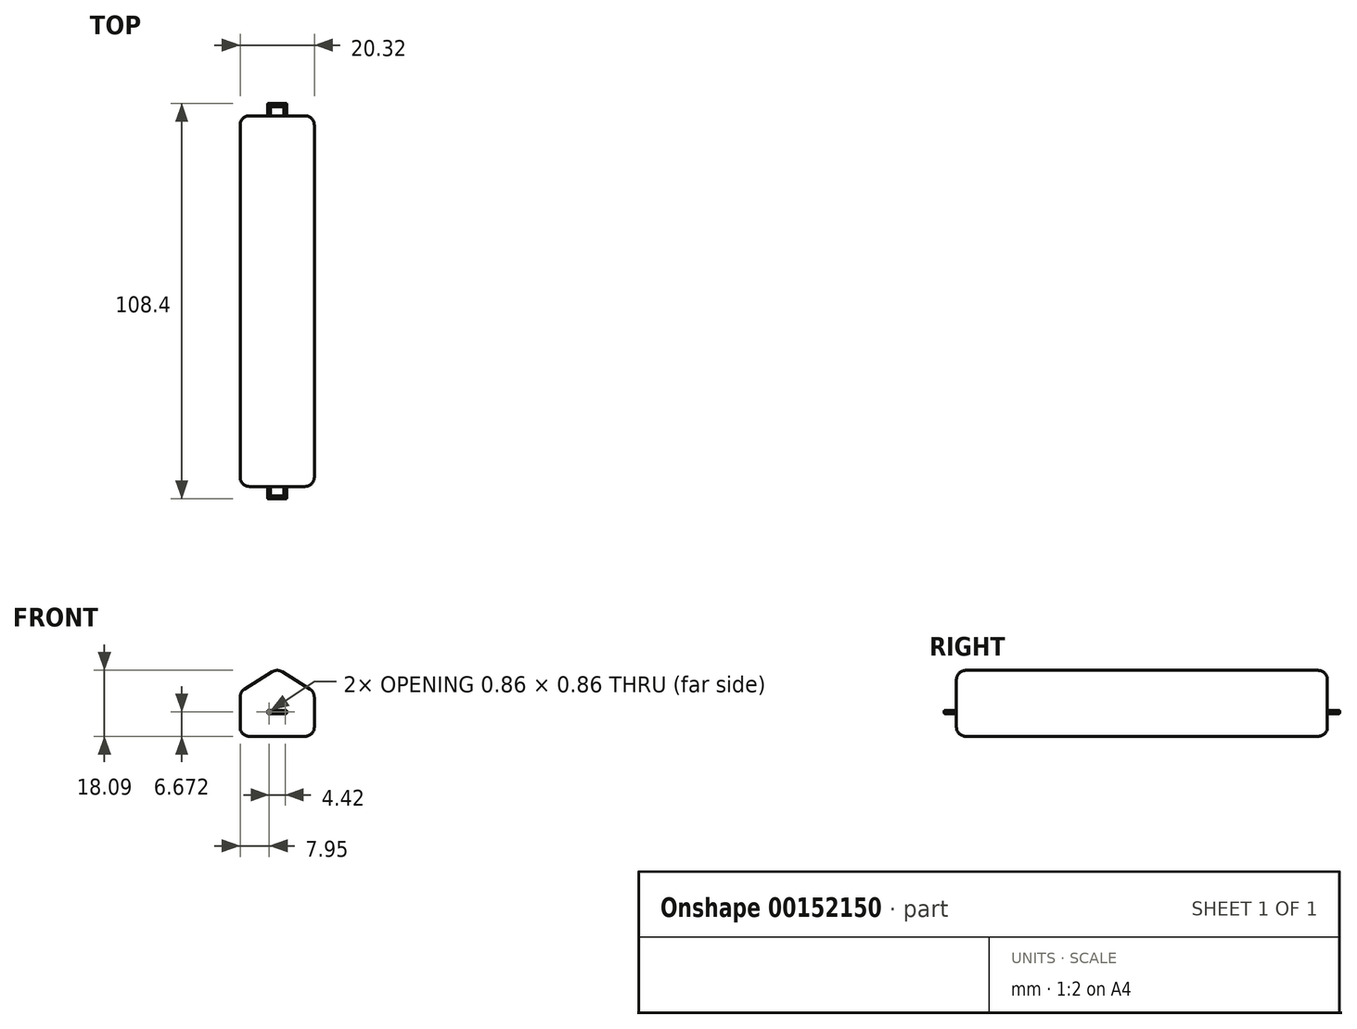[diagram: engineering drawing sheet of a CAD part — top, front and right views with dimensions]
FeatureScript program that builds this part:
annotation { "Feature Type Name" : "Feature", "Feature Type Description" : "" }
export const myFeature = defineFeature(function(context is Context, id is Id, definition is map)
    precondition{}
    {
        {
            var Q0;
            Q0=qCreatedBy(makeId("Front.planeOp"),FACE);
            var sketch = newSketch(context, id + "F0", { "sketchPlane" : qUnion([Q0])});
            skLineSegment(sketch, "E0", {"start": v(-10.16, -6.24) * mm, "end": v(-10.16, 5.96) * mm});
            skLineSegment(sketch, "E1", {"start": v(-10.16, 5.96) * mm, "end": v(0, 12.3) * mm});
            skLineSegment(sketch, "E2", {"start": v(-10.16, -6.24) * mm, "end": v(0, -6.24) * mm});
            skLineSegment(sketch, "E3", {"start": v(0, 12.3) * mm, "end": v(10.16, 5.96) * mm});
            skLineSegment(sketch, "E4", {"start": v(10.16, 5.96) * mm, "end": v(10.16, -6.24) * mm});
            skLineSegment(sketch, "E5", {"start": v(10.16, -6.24) * mm, "end": v(0, -6.24) * mm});
            skSolve(sketch);
        }
        {
            var Q0;
            Q0=makeQuery(id+"F0.imprint","IMPRINT",FACE,{"disambiguationData":[TD([[makeQuery(id+"F0.imprint","IMPRINT",EDGE,{"derivedFrom":sQuery(id+"F0.wireOp",EDGE,"E0")}),-1.0]])]});
            extrude(context, id + "F1", {"entities" : qUnion([Q0]), "depth" : 101.6 * mm});
        }
        {
            var Q0;
            Q0=makeQuery(id+"F1.opExtrude","SWEPT_EDGE",EDGE,{"disambiguationData":[OSD([sQuery(id+"F0.wireOp",EDGE,"E4"),sQuery(id+"F0.wireOp",EDGE,"E5")])]});
            var Q1;
            Q1=makeQuery(id+"F1.opExtrude","CAP_EDGE",EDGE,{"disambiguationData":[OSD([sQuery(id+"F0.wireOp",EDGE,"E2"),sQuery(id+"F0.wireOp",EDGE,"E5")])],"isStart":false});
            var Q2;
            Q2=makeQuery(id+"F1.opExtrude","SWEPT_EDGE",EDGE,{"disambiguationData":[OSD([sQuery(id+"F0.wireOp",EDGE,"E0"),sQuery(id+"F0.wireOp",EDGE,"E2")])]});
            var Q3;
            Q3=makeQuery(id+"F1.opExtrude","SWEPT_EDGE",EDGE,{"disambiguationData":[OSD([sQuery(id+"F0.wireOp",EDGE,"E3"),sQuery(id+"F0.wireOp",EDGE,"E4")])]});
            var Q4;
            Q4=makeQuery(id+"F1.opExtrude","CAP_EDGE",EDGE,{"disambiguationData":[OSD([sQuery(id+"F0.wireOp",EDGE,"E1")])],"isStart":false});
            var Q5;
            Q5=makeQuery(id+"F1.opExtrude","CAP_EDGE",EDGE,{"disambiguationData":[OSD([sQuery(id+"F0.wireOp",EDGE,"E0")])],"isStart":false});
            var Q6;
            Q6=makeQuery(id+"F1.opExtrude","CAP_EDGE",EDGE,{"disambiguationData":[OSD([sQuery(id+"F0.wireOp",EDGE,"E3")])],"isStart":false});
            var Q7;
            Q7=makeQuery(id+"F1.opExtrude","CAP_EDGE",EDGE,{"disambiguationData":[OSD([sQuery(id+"F0.wireOp",EDGE,"E4")])],"isStart":false});
            var Q8;
            Q8=makeQuery(id+"F1.opExtrude","SWEPT_EDGE",EDGE,{"disambiguationData":[OSD([sQuery(id+"F0.wireOp",EDGE,"E0"),sQuery(id+"F0.wireOp",EDGE,"E1")])]});
            var Q9;
            Q9=makeQuery(id+"F1.opExtrude","SWEPT_EDGE",EDGE,{"disambiguationData":[OSD([sQuery(id+"F0.wireOp",EDGE,"E1"),sQuery(id+"F0.wireOp",EDGE,"E3")])]});
            var Q10;
            Q10=makeQuery(id+"F1.opExtrude","CAP_EDGE",EDGE,{"disambiguationData":[OSD([sQuery(id+"F0.wireOp",EDGE,"E1")])],"isStart":true});
            var Q11;
            Q11=makeQuery(id+"F1.opExtrude","CAP_EDGE",EDGE,{"disambiguationData":[OSD([sQuery(id+"F0.wireOp",EDGE,"E3")])],"isStart":true});
            var Q12;
            Q12=makeQuery(id+"F1.opExtrude","CAP_EDGE",EDGE,{"disambiguationData":[OSD([sQuery(id+"F0.wireOp",EDGE,"E4")])],"isStart":true});
            var Q13;
            Q13=makeQuery(id+"F1.opExtrude","CAP_EDGE",EDGE,{"disambiguationData":[OSD([sQuery(id+"F0.wireOp",EDGE,"E2"),sQuery(id+"F0.wireOp",EDGE,"E5")])],"isStart":true});
            var Q14;
            Q14=makeQuery(id+"F1.opExtrude","CAP_EDGE",EDGE,{"disambiguationData":[OSD([sQuery(id+"F0.wireOp",EDGE,"E0")])],"isStart":true});
            fillet(context, id + "F2", {"entities" : qUnion([Q0, Q1, Q2, Q3, Q4, Q5, Q6, Q7, Q8, Q9, Q10, Q11, Q12, Q13, Q14]), "radius" : 2.54 * mm, "tangentPropagation" : true, "allowEdgeOverflow" : false});
        }
        {
            var Q0;
            Q0=makeQuery(id+"F1.opExtrude","CAP_FACE",FACE,{"disambiguationData":[OSD([sQuery(id+"F0.wireOp",EDGE,"E0"),sQuery(id+"F0.wireOp",EDGE,"E1"),sQuery(id+"F0.wireOp",EDGE,"E2"),sQuery(id+"F0.wireOp",EDGE,"E3"),sQuery(id+"F0.wireOp",EDGE,"E4"),sQuery(id+"F0.wireOp",EDGE,"E5")])],"isStart":false});
            var sketch = newSketch(context, id + "F3", { "sketchPlane" : qUnion([Q0])});
            skLineSegment(sketch, "E6.bottom", {"start": v(1.78, 0) * mm, "end": v(2.64, 0) * mm});
            skLineSegment(sketch, "E6.top", {"start": v(1.78, 0.86) * mm, "end": v(2.64, 0.86) * mm});
            skLineSegment(sketch, "E6.left", {"start": v(1.78, 0) * mm, "end": v(1.78, 0.86) * mm});
            skLineSegment(sketch, "E6.right", {"start": v(2.64, 0) * mm, "end": v(2.64, 0.86) * mm});
            skLineSegment(sketch, "E7.bottom", {"start": v(-1.78, 0) * mm, "end": v(-2.64, 0) * mm});
            skLineSegment(sketch, "E7.top", {"start": v(-1.78, 0.86) * mm, "end": v(-2.64, 0.86) * mm});
            skLineSegment(sketch, "E7.left", {"start": v(-1.78, 0) * mm, "end": v(-1.78, 0.86) * mm});
            skLineSegment(sketch, "E7.right", {"start": v(-2.64, 0) * mm, "end": v(-2.64, 0.86) * mm});
            skSolve(sketch);
        }
        {
            var Q0;
            Q0 = qSketchRegion(id + "F3", true);
            extrude(context, id + "F4", {"entities" : qUnion([Q0]), "operationType" : NewBodyOperationType.ADD, "depth" : 2.54 * mm});
        }
        {
            var Q0;
            Q0=makeQuery(id+"F4.opExtrude","CAP_FACE",FACE,{"disambiguationData":[OSD([sQuery(id+"F3.wireOp",EDGE,"E6.bottom"),sQuery(id+"F3.wireOp",EDGE,"E6.top"),sQuery(id+"F3.wireOp",EDGE,"E6.left"),sQuery(id+"F3.wireOp",EDGE,"E6.right")])],"isStart":false});
            var sketch = newSketch(context, id + "F5", { "sketchPlane" : qUnion([Q0])});
            skLineSegment(sketch, "E8.bottom", {"start": v(2.64, 0) * mm, "end": v(-2.64, 0) * mm});
            skLineSegment(sketch, "E8.top", {"start": v(2.64, 0.86) * mm, "end": v(-2.64, 0.86) * mm});
            skLineSegment(sketch, "E8.left", {"start": v(2.64, 0) * mm, "end": v(2.64, 0.86) * mm});
            skLineSegment(sketch, "E8.right", {"start": v(-2.64, 0) * mm, "end": v(-2.64, 0.86) * mm});
            skSolve(sketch);
        }
        {
            var Q0;
            Q0 = qSketchRegion(id + "F5", true);
            extrude(context, id + "F6", {"entities" : qUnion([Q0]), "operationType" : NewBodyOperationType.ADD, "depth" : 0.86 * mm});
        }
        {
            var Q0;
            Q0=makeQuery(id+"F4.opExtrude","SWEPT_EDGE",EDGE,{"disambiguationData":[OSD([sQuery(id+"F3.wireOp",EDGE,"E7.top"),sQuery(id+"F3.wireOp",EDGE,"E7.left")])]});
            var Q1;
            Q1=makeQuery(id+"F4.opExtrude","SWEPT_EDGE",EDGE,{"disambiguationData":[OSD([sQuery(id+"F3.wireOp",EDGE,"E7.top"),sQuery(id+"F3.wireOp",EDGE,"E7.right")])]});
            var Q2;
            Q2=makeQuery(id+"F6.opExtrude","CAP_EDGE",EDGE,{"disambiguationData":[OSD([sQuery(id+"F5.wireOp",EDGE,"E8.bottom")])],"isStart":false});
            var Q3;
            Q3=makeQuery(id+"F6.opExtrude","CAP_EDGE",EDGE,{"disambiguationData":[OSD([sQuery(id+"F5.wireOp",EDGE,"E8.top")])],"isStart":false});
            var Q4;
            Q4=makeQuery(id+"F6.boolean.opBoolean","MERGE",EDGE,{"derivedFrom":[makeQuery(id+"F4.opExtrude","CAP_EDGE",EDGE,{"disambiguationData":[OSD([sQuery(id+"F3.wireOp",EDGE,"E7.right")])],"isStart":false}),makeQuery(id+"F6.opExtrude","CAP_EDGE",EDGE,{"disambiguationData":[OSD([sQuery(id+"F5.wireOp",EDGE,"E8.right")])],"isStart":true})]});
            var Q5;
            Q5=makeQuery(id+"F6.opExtrude","SWEPT_EDGE",EDGE,{"disambiguationData":[OSD([sQuery(id+"F5.wireOp",EDGE,"E8.top"),sQuery(id+"F5.wireOp",EDGE,"E8.right")])]});
            var Q6;
            Q6=makeQuery(id+"F6.opExtrude","CAP_EDGE",EDGE,{"disambiguationData":[OSD([sQuery(id+"F5.wireOp",EDGE,"E8.right")])],"isStart":false});
            var Q7;
            Q7=makeQuery(id+"F6.opExtrude","SWEPT_EDGE",EDGE,{"disambiguationData":[OSD([sQuery(id+"F5.wireOp",EDGE,"E8.bottom"),sQuery(id+"F5.wireOp",EDGE,"E8.right")])]});
            var Q8;
            Q8=makeQuery(id+"F4.opExtrude","SWEPT_EDGE",EDGE,{"disambiguationData":[OSD([sQuery(id+"F3.wireOp",EDGE,"E7.bottom"),sQuery(id+"F3.wireOp",EDGE,"E7.right")])]});
            var Q9;
            Q9=makeQuery(id+"F6.opExtrude","CAP_EDGE",EDGE,{"disambiguationData":[OSD([sQuery(id+"F5.wireOp",EDGE,"E8.top")])],"isStart":true});
            var Q10;
            Q10=makeQuery(id+"F4.opExtrude","SWEPT_EDGE",EDGE,{"disambiguationData":[OSD([sQuery(id+"F3.wireOp",EDGE,"E6.bottom"),sQuery(id+"F3.wireOp",EDGE,"E6.left")])]});
            var Q11;
            Q11=makeQuery(id+"F4.opExtrude","SWEPT_EDGE",EDGE,{"disambiguationData":[OSD([sQuery(id+"F3.wireOp",EDGE,"E6.top"),sQuery(id+"F3.wireOp",EDGE,"E6.left")])]});
            var Q12;
            Q12=makeQuery(id+"F6.boolean.opBoolean","MERGE",EDGE,{"derivedFrom":[makeQuery(id+"F4.opExtrude","SWEPT_EDGE",EDGE,{"disambiguationData":[OSD([sQuery(id+"F3.wireOp",EDGE,"E6.top"),sQuery(id+"F3.wireOp",EDGE,"E6.right")])]}),makeQuery(id+"F6.opExtrude","SWEPT_EDGE",EDGE,{"disambiguationData":[OSD([sQuery(id+"F5.wireOp",EDGE,"E8.top"),sQuery(id+"F5.wireOp",EDGE,"E8.left")])]})]});
            var Q13;
            Q13=makeQuery(id+"F6.opExtrude","CAP_EDGE",EDGE,{"disambiguationData":[OSD([sQuery(id+"F5.wireOp",EDGE,"E8.left")])],"isStart":false});
            var Q14;
            Q14=makeQuery(id+"F6.boolean.opBoolean","MERGE",EDGE,{"derivedFrom":[makeQuery(id+"F4.opExtrude","SWEPT_EDGE",EDGE,{"disambiguationData":[OSD([sQuery(id+"F3.wireOp",EDGE,"E6.bottom"),sQuery(id+"F3.wireOp",EDGE,"E6.right")])]}),makeQuery(id+"F6.opExtrude","SWEPT_EDGE",EDGE,{"disambiguationData":[OSD([sQuery(id+"F5.wireOp",EDGE,"E8.bottom"),sQuery(id+"F5.wireOp",EDGE,"E8.left")])]})]});
            var Q15;
            Q15=makeQuery(id+"F4.opExtrude","SWEPT_EDGE",EDGE,{"disambiguationData":[OSD([sQuery(id+"F3.wireOp",EDGE,"E7.bottom"),sQuery(id+"F3.wireOp",EDGE,"E7.left")])]});
            var Q16;
            Q16=makeQuery(id+"F6.opExtrude","CAP_EDGE",EDGE,{"disambiguationData":[OSD([sQuery(id+"F5.wireOp",EDGE,"E8.bottom")])],"isStart":true});
            var Q17;
            Q17=makeQuery(id+"F4.opExtrude","CAP_EDGE",EDGE,{"disambiguationData":[OSD([sQuery(id+"F3.wireOp",EDGE,"E7.left")])],"isStart":false});
            var Q18;
            Q18=makeQuery(id+"F4.opExtrude","CAP_EDGE",EDGE,{"disambiguationData":[OSD([sQuery(id+"F3.wireOp",EDGE,"E6.left")])],"isStart":false});
            fillet(context, id + "F7", {"entities" : qUnion([Q0, Q1, Q2, Q3, Q4, Q5, Q6, Q7, Q8, Q9, Q10, Q11, Q12, Q13, Q14, Q15, Q16, Q17, Q18]), "radius" : 0.25 * mm, "tangentPropagation" : true, "allowEdgeOverflow" : false});
        }
        {
            var Q0;
            Q0=makeQuery(id+"F1.opExtrude","CAP_FACE",FACE,{"disambiguationData":[OSD([sQuery(id+"F0.wireOp",EDGE,"E0"),sQuery(id+"F0.wireOp",EDGE,"E1"),sQuery(id+"F0.wireOp",EDGE,"E2"),sQuery(id+"F0.wireOp",EDGE,"E3"),sQuery(id+"F0.wireOp",EDGE,"E4"),sQuery(id+"F0.wireOp",EDGE,"E5")])],"isStart":true});
            var sketch = newSketch(context, id + "F8", { "sketchPlane" : qUnion([Q0])});
            skLineSegment(sketch, "E9.bottom", {"start": v(-1.78, 0) * mm, "end": v(-2.64, 0) * mm});
            skLineSegment(sketch, "E9.top", {"start": v(-1.78, 0.86) * mm, "end": v(-2.64, 0.86) * mm});
            skLineSegment(sketch, "E9.left", {"start": v(-1.78, 0) * mm, "end": v(-1.78, 0.86) * mm});
            skLineSegment(sketch, "E9.right", {"start": v(-2.64, 0) * mm, "end": v(-2.64, 0.86) * mm});
            skLineSegment(sketch, "E10.bottom", {"start": v(1.78, 0) * mm, "end": v(2.64, 0) * mm});
            skLineSegment(sketch, "E10.top", {"start": v(1.78, 0.86) * mm, "end": v(2.64, 0.86) * mm});
            skLineSegment(sketch, "E10.left", {"start": v(1.78, 0) * mm, "end": v(1.78, 0.86) * mm});
            skLineSegment(sketch, "E10.right", {"start": v(2.64, 0) * mm, "end": v(2.64, 0.86) * mm});
            skSolve(sketch);
        }
        {
            var Q0;
            Q0 = qSketchRegion(id + "F8", true);
            extrude(context, id + "F9", {"entities" : qUnion([Q0]), "operationType" : NewBodyOperationType.ADD, "depth" : 2.54 * mm});
        }
        {
            var Q0;
            Q0=makeQuery(id+"F9.opExtrude","CAP_FACE",FACE,{"disambiguationData":[OSD([sQuery(id+"F8.wireOp",EDGE,"E9.bottom"),sQuery(id+"F8.wireOp",EDGE,"E9.top"),sQuery(id+"F8.wireOp",EDGE,"E9.left"),sQuery(id+"F8.wireOp",EDGE,"E9.right")])],"isStart":false});
            var sketch = newSketch(context, id + "F10", { "sketchPlane" : qUnion([Q0])});
            skLineSegment(sketch, "E11.bottom", {"start": v(-2.64, 0.86) * mm, "end": v(2.64, 0.86) * mm});
            skLineSegment(sketch, "E11.top", {"start": v(-2.64, 0) * mm, "end": v(2.64, 0) * mm});
            skLineSegment(sketch, "E11.left", {"start": v(-2.64, 0.86) * mm, "end": v(-2.64, 0) * mm});
            skLineSegment(sketch, "E11.right", {"start": v(2.64, 0.86) * mm, "end": v(2.64, 0) * mm});
            skSolve(sketch);
        }
        {
            var Q0;
            Q0 = qSketchRegion(id + "F10", true);
            extrude(context, id + "F11", {"entities" : qUnion([Q0]), "operationType" : NewBodyOperationType.ADD, "depth" : 0.86 * mm});
        }
        {
            var Q0;
            Q0=makeQuery(id+"F9.opExtrude","SWEPT_EDGE",EDGE,{"disambiguationData":[OSD([sQuery(id+"F8.wireOp",EDGE,"E10.top"),sQuery(id+"F8.wireOp",EDGE,"E10.left")])]});
            var Q1;
            Q1=makeQuery(id+"F9.opExtrude","SWEPT_EDGE",EDGE,{"disambiguationData":[OSD([sQuery(id+"F8.wireOp",EDGE,"E10.bottom"),sQuery(id+"F8.wireOp",EDGE,"E10.left")])]});
            var Q2;
            Q2=makeQuery(id+"F9.opExtrude","SWEPT_EDGE",EDGE,{"disambiguationData":[OSD([sQuery(id+"F8.wireOp",EDGE,"E9.top"),sQuery(id+"F8.wireOp",EDGE,"E9.left")])]});
            var Q3;
            Q3=makeQuery(id+"F11.boolean.opBoolean","MERGE",EDGE,{"derivedFrom":[makeQuery(id+"F9.opExtrude","SWEPT_EDGE",EDGE,{"disambiguationData":[OSD([sQuery(id+"F8.wireOp",EDGE,"E9.top"),sQuery(id+"F8.wireOp",EDGE,"E9.right")])]}),makeQuery(id+"F11.opExtrude","SWEPT_EDGE",EDGE,{"disambiguationData":[OSD([sQuery(id+"F10.wireOp",EDGE,"E11.bottom"),sQuery(id+"F10.wireOp",EDGE,"E11.left")])]})]});
            var Q4;
            Q4=makeQuery(id+"F11.boolean.opBoolean","MERGE",EDGE,{"derivedFrom":[makeQuery(id+"F9.opExtrude","SWEPT_EDGE",EDGE,{"disambiguationData":[OSD([sQuery(id+"F8.wireOp",EDGE,"E9.bottom"),sQuery(id+"F8.wireOp",EDGE,"E9.right")])]}),makeQuery(id+"F11.opExtrude","SWEPT_EDGE",EDGE,{"disambiguationData":[OSD([sQuery(id+"F10.wireOp",EDGE,"E11.top"),sQuery(id+"F10.wireOp",EDGE,"E11.left")])]})]});
            var Q5;
            Q5=makeQuery(id+"F11.opExtrude","CAP_EDGE",EDGE,{"disambiguationData":[OSD([sQuery(id+"F10.wireOp",EDGE,"E11.bottom")])],"isStart":true});
            var Q6;
            Q6=makeQuery(id+"F11.opExtrude","CAP_EDGE",EDGE,{"disambiguationData":[OSD([sQuery(id+"F10.wireOp",EDGE,"E11.bottom")])],"isStart":false});
            var Q7;
            Q7=makeQuery(id+"F11.opExtrude","CAP_EDGE",EDGE,{"disambiguationData":[OSD([sQuery(id+"F10.wireOp",EDGE,"E11.top")])],"isStart":false});
            var Q8;
            Q8=makeQuery(id+"F11.opExtrude","CAP_EDGE",EDGE,{"disambiguationData":[OSD([sQuery(id+"F10.wireOp",EDGE,"E11.left")])],"isStart":false});
            var Q9;
            Q9=makeQuery(id+"F11.opExtrude","CAP_EDGE",EDGE,{"disambiguationData":[OSD([sQuery(id+"F10.wireOp",EDGE,"E11.right")])],"isStart":false});
            var Q10;
            Q10=makeQuery(id+"F9.opExtrude","SWEPT_EDGE",EDGE,{"disambiguationData":[OSD([sQuery(id+"F8.wireOp",EDGE,"E10.top"),sQuery(id+"F8.wireOp",EDGE,"E10.right")])]});
            var Q11;
            Q11=makeQuery(id+"F11.opExtrude","SWEPT_EDGE",EDGE,{"disambiguationData":[OSD([sQuery(id+"F10.wireOp",EDGE,"E11.bottom"),sQuery(id+"F10.wireOp",EDGE,"E11.right")])]});
            var Q12;
            Q12=makeQuery(id+"F11.opExtrude","SWEPT_EDGE",EDGE,{"disambiguationData":[OSD([sQuery(id+"F10.wireOp",EDGE,"E11.top"),sQuery(id+"F10.wireOp",EDGE,"E11.right")])]});
            var Q13;
            Q13=makeQuery(id+"F9.opExtrude","SWEPT_EDGE",EDGE,{"disambiguationData":[OSD([sQuery(id+"F8.wireOp",EDGE,"E10.bottom"),sQuery(id+"F8.wireOp",EDGE,"E10.right")])]});
            var Q14;
            Q14=makeQuery(id+"F9.opExtrude","SWEPT_EDGE",EDGE,{"disambiguationData":[OSD([sQuery(id+"F8.wireOp",EDGE,"E9.bottom"),sQuery(id+"F8.wireOp",EDGE,"E9.left")])]});
            var Q15;
            Q15=makeQuery(id+"F11.opExtrude","CAP_EDGE",EDGE,{"disambiguationData":[OSD([sQuery(id+"F10.wireOp",EDGE,"E11.top")])],"isStart":true});
            var Q16;
            Q16=makeQuery(id+"F9.opExtrude","CAP_EDGE",EDGE,{"disambiguationData":[OSD([sQuery(id+"F8.wireOp",EDGE,"E10.left")])],"isStart":false});
            var Q17;
            Q17=makeQuery(id+"F9.opExtrude","CAP_EDGE",EDGE,{"disambiguationData":[OSD([sQuery(id+"F8.wireOp",EDGE,"E9.left")])],"isStart":false});
            fillet(context, id + "F12", {"entities" : qUnion([Q0, Q1, Q2, Q3, Q4, Q5, Q6, Q7, Q8, Q9, Q10, Q11, Q12, Q13, Q14, Q15, Q16, Q17]), "radius" : 0.25 * mm, "tangentPropagation" : true, "allowEdgeOverflow" : false});
        }
    });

Set problem
How many lines of the records above contain the string "sketchPlane"? Reply with the number alone.

Solution for this problem
5